Recesso do Judiciário: No caso de pedido formulado durante o recesso do Judiciário que implique a suspensão de eficácia de lei, será permitido conceder decisão monocrática em casos de grave urgência ou risco de dano irreparável, mas o tribunal deverá julgar esse caso em até trinta dias após a retomada dos trabalhos, sob pena de perda da eficácia da decisão.

Criação de despesas: Processos no Supremo Tribunal Federal (STF) que peçam a suspensão da tramitação de proposições legislativas ou que possam afetar políticas públicas ou criar despesas para qualquer Poder também ficarão submetidas a essas mesmas regras.

Decisões cautelares: A PEC estabelece que quando forem deferidas decisões cautelares — isto é, decisões tomadas por precaução — em ações que peçam declaração de inconstitucionalidade de lei,  o mérito da ação deve ser julgado em até seis meses.
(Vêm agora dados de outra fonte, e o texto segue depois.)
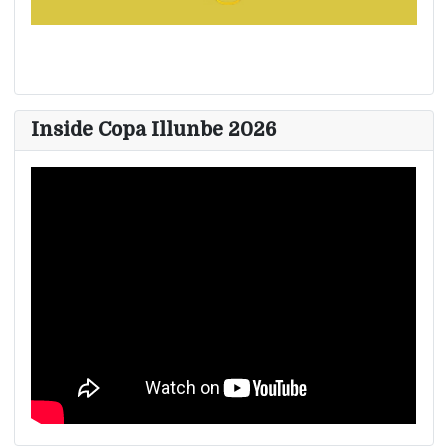
Inside Copa Illunbe 2026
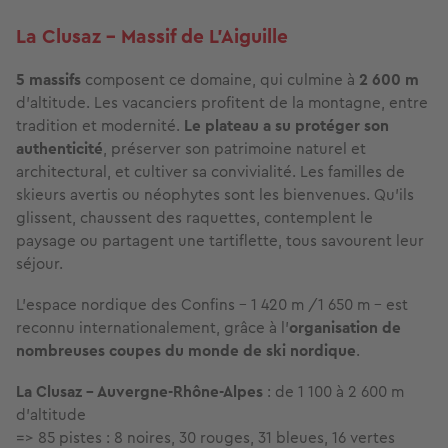
La Clusaz - Massif de L'Aiguille
5 massifs
composent ce domaine, qui culmine à
2 600 m
d’altitude. Les vacanciers profitent de la montagne, entre
tradition et modernité.
Le plateau a su protéger son
authenticité
, préserver son patrimoine naturel et
architectural, et cultiver sa convivialité. Les familles de
skieurs avertis ou néophytes sont les bienvenues. Qu’ils
glissent, chaussent des raquettes, contemplent le
paysage ou partagent une tartiflette, tous savourent leur
séjour.
L’espace nordique des Confins – 1 420 m /1 650 m – est
reconnu internationalement, grâce à l'
organisation de
nombreuses coupes du monde de ski nordique
.
La Clusaz - Auvergne-Rhône-Alpes
: de 1 100 à 2 600 m
d'altitude
=> 85 pistes : 8 noires, 30 rouges, 31 bleues, 16 vertes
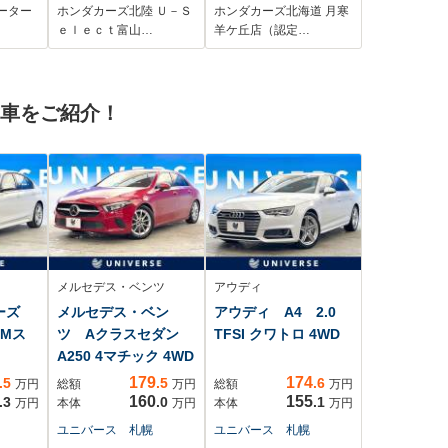
アシ
ラ マルチビュ- BT
ーター
ホンダカーズ北陸 Ｕ－Ｓ
ホンダカーズ北海道 月寒
軽減
オ-ディオ ドラレ
ｅｌｅｃｔ富山…
羊ケ丘店（認定…
トラ
コ ETC LEDライ
ッドラ
ト VSA シ-トヒ-
キ
タ- 電動シ-ト クル
古車をご紹介！
グス
コン AAC
メルセデス・ベンツ
アウディ
リーズ
メルセデス・ベン
アウディ A4 2.0
 Mス
ツ Aクラスセダン
TFSI クワトロ 4WD
A250 4マチック 4WD
179
174
.5
.5
.6
万円
総額
万円
総額
万円
160
155
.3
.0
.1
万円
本体
万円
本体
万円
ユニバース 札幌
ユニバース 札幌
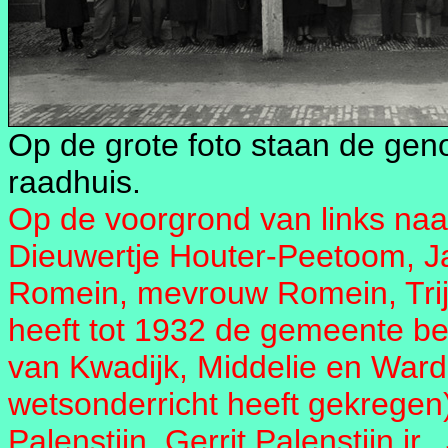
Op de grote foto staan de gen
raadhuis.
Op de voorgrond van links naar
Dieuwertje Houter-Peetoom, Ja
Romein, mevrouw Romein, Trijnt
heeft tot 1932 de gemeente be
van Kwadijk, Middelie en Ward
wetsonderricht heeft gekrege
Palenstijn, Gerrit Palenstijn jr.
Depois desse prazo ele passará a ter prioridade na pauta sobre os demais processos.

Histórico

A PEC 8/2021 resgata o texto aprovado pela CCJ para a PEC 82/2019, também de Oriovisto Guimarães. Essa proposta acabou sendo rejeitada pelo Plenário do Senado em setembro de 2019.

Na justificação da nova proposta, Oriovisto apresenta números de um estudo segundo o qual, entre 2012 e 2016, o STF teria tomado 883 decisões cautelares monocráticas, em média, 80 decisões por ministro. O mesmo estudo indica que o julgamento final dessas decisões levou em média, entre 2007 e 2016, dois anos. Esse grande número de decisões cautelares monocráticas, na visão do autor da PEC, acaba antecipando decisões finais e gerando relações insegurança jurídica.

A proposta foi aprovada pela Comissão de Constituição e Justiça (CCJ) no início de outubro com parecer favorável de Esperidião Amin. A votação durou menos de um minuto na ocasião.